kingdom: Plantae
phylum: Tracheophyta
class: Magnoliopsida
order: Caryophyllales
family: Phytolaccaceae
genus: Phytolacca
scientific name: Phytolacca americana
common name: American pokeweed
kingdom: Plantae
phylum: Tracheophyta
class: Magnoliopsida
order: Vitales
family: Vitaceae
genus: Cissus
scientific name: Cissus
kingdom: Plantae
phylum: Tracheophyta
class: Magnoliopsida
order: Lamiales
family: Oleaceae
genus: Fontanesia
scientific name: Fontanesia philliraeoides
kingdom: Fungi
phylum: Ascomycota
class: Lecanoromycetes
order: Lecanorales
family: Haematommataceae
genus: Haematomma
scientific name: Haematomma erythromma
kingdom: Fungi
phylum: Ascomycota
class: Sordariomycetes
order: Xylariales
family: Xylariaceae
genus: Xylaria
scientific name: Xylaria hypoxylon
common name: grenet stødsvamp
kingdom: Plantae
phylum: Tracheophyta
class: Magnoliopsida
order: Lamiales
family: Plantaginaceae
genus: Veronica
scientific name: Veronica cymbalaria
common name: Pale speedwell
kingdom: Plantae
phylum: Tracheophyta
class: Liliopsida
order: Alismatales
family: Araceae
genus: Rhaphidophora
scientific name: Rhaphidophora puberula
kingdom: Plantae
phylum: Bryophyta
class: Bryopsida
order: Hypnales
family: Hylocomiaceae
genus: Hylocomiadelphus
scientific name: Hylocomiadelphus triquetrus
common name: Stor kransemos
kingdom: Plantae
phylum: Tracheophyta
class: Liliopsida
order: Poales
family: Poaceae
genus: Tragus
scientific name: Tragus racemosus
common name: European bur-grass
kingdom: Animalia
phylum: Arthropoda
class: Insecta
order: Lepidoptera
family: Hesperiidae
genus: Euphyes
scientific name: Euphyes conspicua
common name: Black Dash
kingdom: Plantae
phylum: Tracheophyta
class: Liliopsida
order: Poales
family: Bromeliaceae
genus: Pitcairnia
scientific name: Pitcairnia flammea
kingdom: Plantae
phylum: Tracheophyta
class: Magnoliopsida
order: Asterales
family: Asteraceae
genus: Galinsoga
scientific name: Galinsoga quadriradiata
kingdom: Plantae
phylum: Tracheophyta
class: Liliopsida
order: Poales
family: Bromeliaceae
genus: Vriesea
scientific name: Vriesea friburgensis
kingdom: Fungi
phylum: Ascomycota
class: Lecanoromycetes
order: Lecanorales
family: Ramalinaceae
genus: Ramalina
++++++++++++++++++++
» Exercise aim:
Reproduce every line of all the entries above verbatim, keeping them in their original order.

» Exercise answer:
kingdom: Plantae
phylum: Tracheophyta
class: Magnoliopsida
order: Caryophyllales
family: Phytolaccaceae
genus: Phytolacca
scientific name: Phytolacca americana
common name: American pokeweed
kingdom: Plantae
phylum: Tracheophyta
class: Magnoliopsida
order: Vitales
family: Vitaceae
genus: Cissus
scientific name: Cissus
kingdom: Plantae
phylum: Tracheophyta
class: Magnoliopsida
order: Lamiales
family: Oleaceae
genus: Fontanesia
scientific name: Fontanesia philliraeoides
kingdom: Fungi
phylum: Ascomycota
class: Lecanoromycetes
order: Lecanorales
family: Haematommataceae
genus: Haematomma
scientific name: Haematomma erythromma
kingdom: Fungi
phylum: Ascomycota
class: Sordariomycetes
order: Xylariales
family: Xylariaceae
genus: Xylaria
scientific name: Xylaria hypoxylon
common name: grenet stødsvamp
kingdom: Plantae
phylum: Tracheophyta
class: Magnoliopsida
order: Lamiales
family: Plantaginaceae
genus: Veronica
scientific name: Veronica cymbalaria
common name: Pale speedwell
kingdom: Plantae
phylum: Tracheophyta
class: Liliopsida
order: Alismatales
family: Araceae
genus: Rhaphidophora
scientific name: Rhaphidophora puberula
kingdom: Plantae
phylum: Bryophyta
class: Bryopsida
order: Hypnales
family: Hylocomiaceae
genus: Hylocomiadelphus
scientific name: Hylocomiadelphus triquetrus
common name: Stor kransemos
kingdom: Plantae
phylum: Tracheophyta
class: Liliopsida
order: Poales
family: Poaceae
genus: Tragus
scientific name: Tragus racemosus
common name: European bur-grass
kingdom: Animalia
phylum: Arthropoda
class: Insecta
order: Lepidoptera
family: Hesperiidae
genus: Euphyes
scientific name: Euphyes conspicua
common name: Black Dash
kingdom: Plantae
phylum: Tracheophyta
class: Liliopsida
order: Poales
family: Bromeliaceae
genus: Pitcairnia
scientific name: Pitcairnia flammea
kingdom: Plantae
phylum: Tracheophyta
class: Magnoliopsida
order: Asterales
family: Asteraceae
genus: Galinsoga
scientific name: Galinsoga quadriradiata
kingdom: Plantae
phylum: Tracheophyta
class: Liliopsida
order: Poales
family: Bromeliaceae
genus: Vriesea
scientific name: Vriesea friburgensis
kingdom: Fungi
phylum: Ascomycota
class: Lecanoromycetes
order: Lecanorales
family: Ramalinaceae
genus: Ramalina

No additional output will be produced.